5. The bad fail requirement has been removed and implemented.
6. The interim revised scoring marking system was made available for prospective candidates in March 2016. This is now the permanent marking system and is attached.
7. The GMC agreed that FPH does not need to revise its assessment blueprint (GMC requirement 7) given that FPH is not changing the actual content of the assessment or what it is assessing. The assessment blueprint is embedded within the public health training curriculum approved by the GMC in 2015. FPH will evaluate the syllabus mapping process internally at both the Exam Board, with individual examiners and candidates’ responses to the question on their feedback forms on question clarity (which is already in place), and the DFPH Implementation Group, where there is specialty-registrar representation. This process will complement the detailed syllabus mapping already done during the question-setting process and allow a thorough check of how questions are interpreted by candidates.
Background
These changes to the DFPH are a direct result of a review of the DFPH by the GMC in August 2015. FPH has been in regular contact with the GMC since then to ensure the GMC requirements are met robustly and appropriately, and has also engaged an external educationalist to review the standard-setting methodology of the examination and advise FPH accordingly.
In November 2015, FPH agreed an implementation plan with the GMC which agreed that the examination should run in its existing form for the duration of 2016 whilst FPH developed and tested its plans and secured approval for permanent changes from the GMC.
The work on the examination is overseen by the DFPH Development Committee (PADC), which for the duration of 2016 has been re-named the DFPH Implementation Group. The group is chaired by the immediate past chair of the DFPH Examiners, and includes the current DFPH chair and other senior examiners. For the duration of this work it also includes representation from the FPH Specialty Registrars’ Committee.
The GMC have confirmed at various points during the past six months that it is satisfied with progress. It was also agreed that the key requirements around standard-setting and the ‘banking’ of results should go through the formal curriculum approval (CAG) process to provide assurance of their robustness to FPH, the GMC, training programmes and the candidates taking the examination.

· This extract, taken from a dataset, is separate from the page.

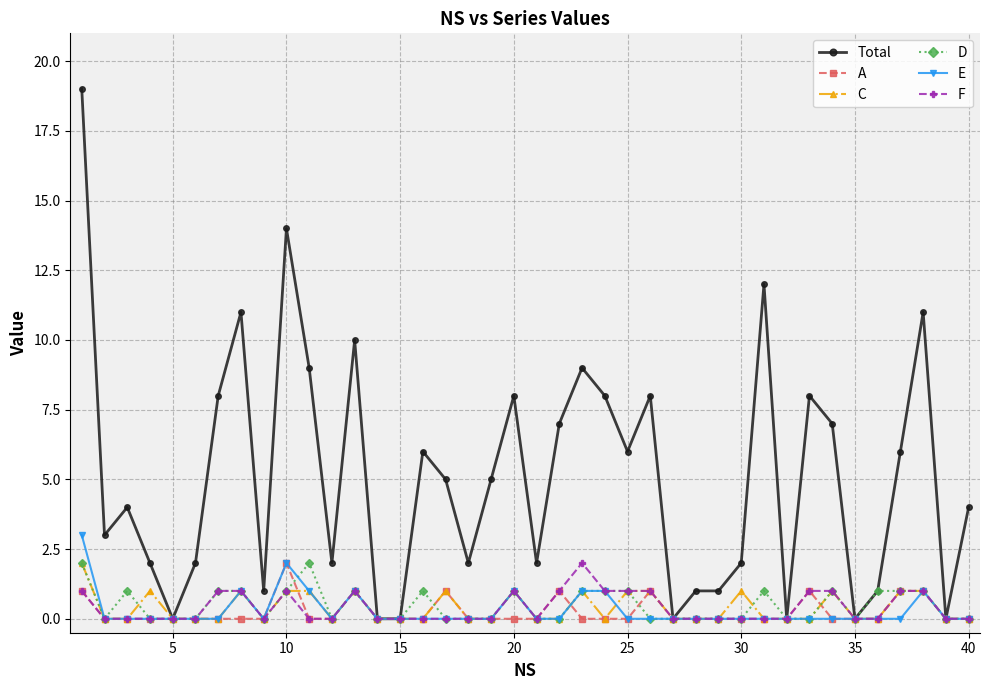

True or false: C has more than 1 points higher than both neighbors.

True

FPH is now communicating all changes to training programmes and public health specialty registrars and over the coming months will create a frequently-asked-questions (FAQs) page on the FPH website. If you have any questions that might feed into these FAQs please email educ@fph.org.uk
FPH also acknowledges that there is a potential effect on candidates on their final or penultimate attempt of the examination. FPH will communicate clearly all the changes associated with the examination and allow any candidates who have sat the DFPH as a final attempt during the transitional period (2016) an additional attempt at the examination at either the January 2017 or June 2017 sitting.